Nadia believed Leo worked third shift at a warehouse in the Bowery, frequently driving and delivering during the wee hours of the morning. She never doubted her husband if he called to say he was working a double shift. Never admonished him when he stumbled
home in the late afternoon, immediately crashed on the sofa or bed.
Magda had been right not to trust the street-wise Leo. The boy had been less than truthful.
The truth about Leonid Nicolescu wasn’t complicated. He’d begun dealing weed at the age of fourteen. At first, to support his daily habit, cover the cost of his use. Then, to support himself after he’d dropped out of school, left home at the age of sixteen. Eventually, he’d had to support his growing speed addiction, as well. He’d begun dealing pills and cocaine. Ludes. Speed. Uppers. Downers. LSD. Leo had done, and sold, them all.
By the time he was seventeen, he was also dealing heroine.
The truth about Leonid Nicolescu was simple. He was a high-school drop-out with no future. A drug addict who made his money peddling powder and pills.
The young newlyweds enjoyed a lavish lifestyle. They dined out often. Went to movies. Frequented nightclubs. Nadia had money to buy fancy dresses, plenty of nice shoes. Leo could afford a respectable apartment. Had paid cash for his cherished Camaro Z28.
Leo Nicolescu was all about living in the moment. His life was a series of fun-filled events, strung together like firecrackers. Each one forgotten as soon as it burst. Leo wasn’t worried about the inherent dangers of dealing drugs. About getting busted. Going to prison. Winding up dead. He thought he was smarter than other dealers.
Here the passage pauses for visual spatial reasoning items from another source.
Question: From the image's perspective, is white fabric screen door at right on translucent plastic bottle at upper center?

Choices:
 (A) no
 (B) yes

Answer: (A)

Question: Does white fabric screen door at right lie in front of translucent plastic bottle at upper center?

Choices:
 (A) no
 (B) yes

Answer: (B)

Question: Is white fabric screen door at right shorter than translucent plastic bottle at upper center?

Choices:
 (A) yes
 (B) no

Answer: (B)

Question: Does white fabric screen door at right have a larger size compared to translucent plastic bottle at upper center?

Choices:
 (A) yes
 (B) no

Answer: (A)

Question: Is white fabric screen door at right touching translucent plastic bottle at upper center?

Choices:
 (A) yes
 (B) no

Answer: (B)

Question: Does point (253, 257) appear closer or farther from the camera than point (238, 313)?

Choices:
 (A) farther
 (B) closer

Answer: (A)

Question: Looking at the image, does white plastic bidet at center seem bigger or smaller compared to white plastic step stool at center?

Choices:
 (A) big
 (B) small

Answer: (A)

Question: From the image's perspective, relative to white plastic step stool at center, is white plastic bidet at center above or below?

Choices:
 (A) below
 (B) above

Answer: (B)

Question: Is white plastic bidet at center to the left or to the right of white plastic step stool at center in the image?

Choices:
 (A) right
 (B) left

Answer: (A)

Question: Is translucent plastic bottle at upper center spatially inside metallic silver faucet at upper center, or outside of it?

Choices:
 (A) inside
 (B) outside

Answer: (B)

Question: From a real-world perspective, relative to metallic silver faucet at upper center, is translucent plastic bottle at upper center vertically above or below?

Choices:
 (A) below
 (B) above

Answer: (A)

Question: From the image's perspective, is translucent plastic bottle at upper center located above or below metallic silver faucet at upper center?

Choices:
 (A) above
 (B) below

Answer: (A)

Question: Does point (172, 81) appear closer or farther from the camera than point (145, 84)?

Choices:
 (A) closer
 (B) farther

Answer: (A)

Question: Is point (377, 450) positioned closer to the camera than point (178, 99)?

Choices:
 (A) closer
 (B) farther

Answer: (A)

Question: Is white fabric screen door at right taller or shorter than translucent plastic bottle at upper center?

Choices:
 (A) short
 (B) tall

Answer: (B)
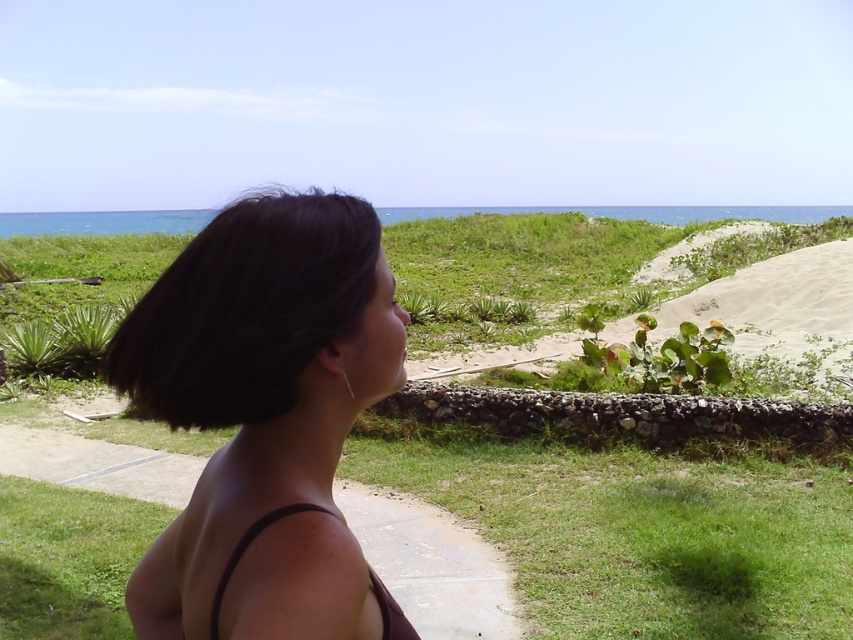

Of course, Leonid Nicolescu was wrong. Dead wrong.
Less than a year after Nadia Tchaikova moved out of her bunica’s apartment to become Mrs. Leonid Nicolescu, her husband was found sitting in his beloved Camaro Z28. Parked behind an uninhabited tenement building in the Bowery. He was dressed in his usual white t-shirt and jeans. His black hair was long. His moustache lay like a crushed centipede across his upper lip. A dust bunny of a beard had attached itself to his chin. His unseeing dark-brown eyes stared straight ahead. Beyond the windshield. At a whole universe of nothingness.